Question: The Wright Company reports the following information for the year ended December 31, 2007: Pretax income from continuing operations ...........$160,000a Pretax gain from sale of

The Wright Company reports the following information for the year ended December 31, 2007:
Pretax income from continuing operations ...........$160,000a
Pretax gain from sale of investment (extraordinary item) .......30,000
Pretax income from operations of discontinued Division M .....27,000
Pretax loss on disposal of Division M ..............(45,000)
Pretax correction of error in understating depreciation in 2006 ....(8,000)
Retained earnings, January 1, 2007 ..............410,000
Cash dividends during 2007 ..................48,000
Total income tax .....................36,000b
a. Of this amount, revenues are $400,000 and expenses are $240,000.
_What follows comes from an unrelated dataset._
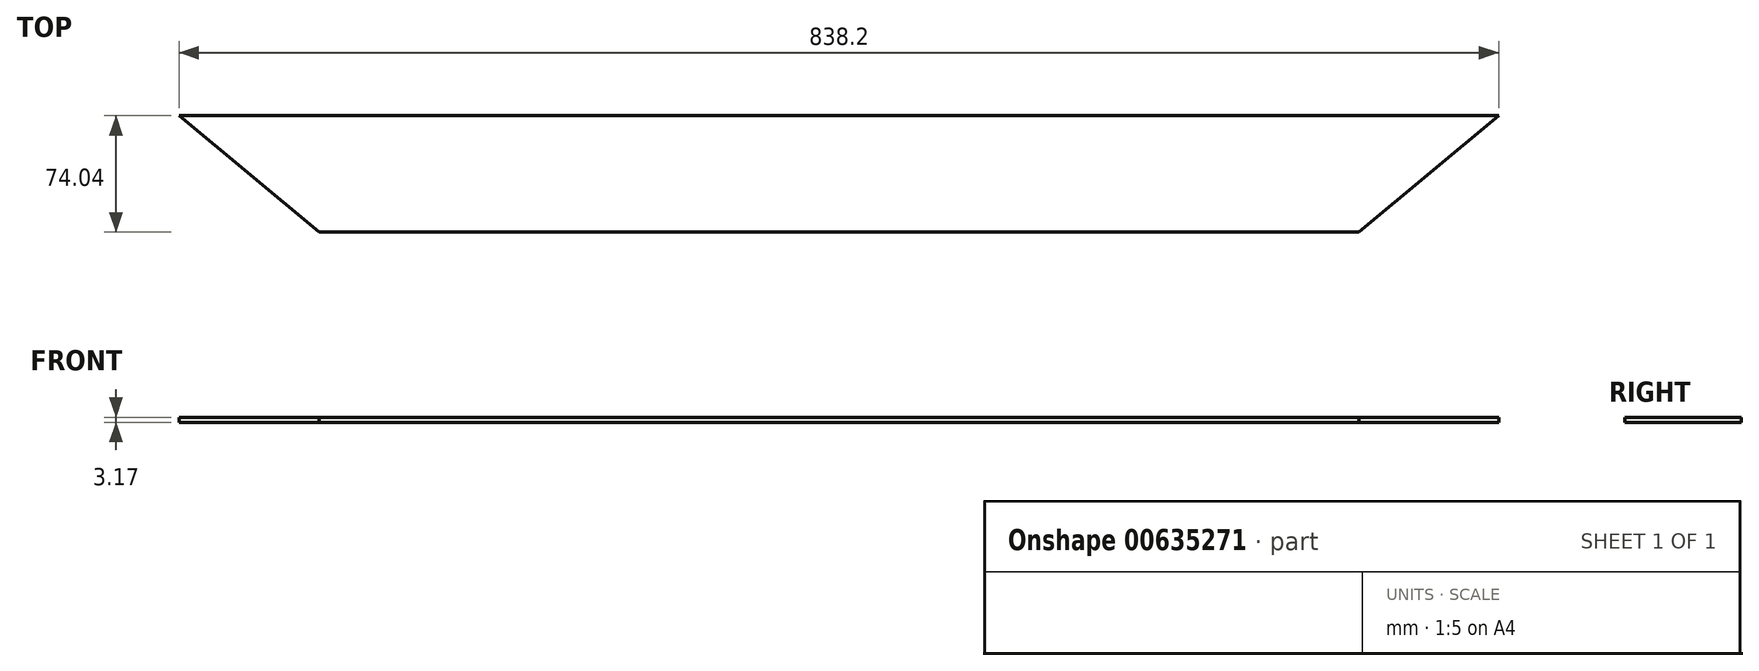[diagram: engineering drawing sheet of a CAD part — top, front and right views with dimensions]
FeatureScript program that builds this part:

b. Of this amount $7,500 relates to the extraordinary item; $6,750 relates to the pretax income from the operations of discontinued Division M; the pretax loss on the disposal of Division M resulted in an income tax savings of $11,250; and the pretax correction of the depreciation error resulted in an income tax savings of $2,000.
Required
1. Prepare the year-end journal entry necessary to record the 2007 intraperiod income tax allocation in regard to the preceding information.
2. Prepare Wright’s 2007 income statement and statement of retained earnings.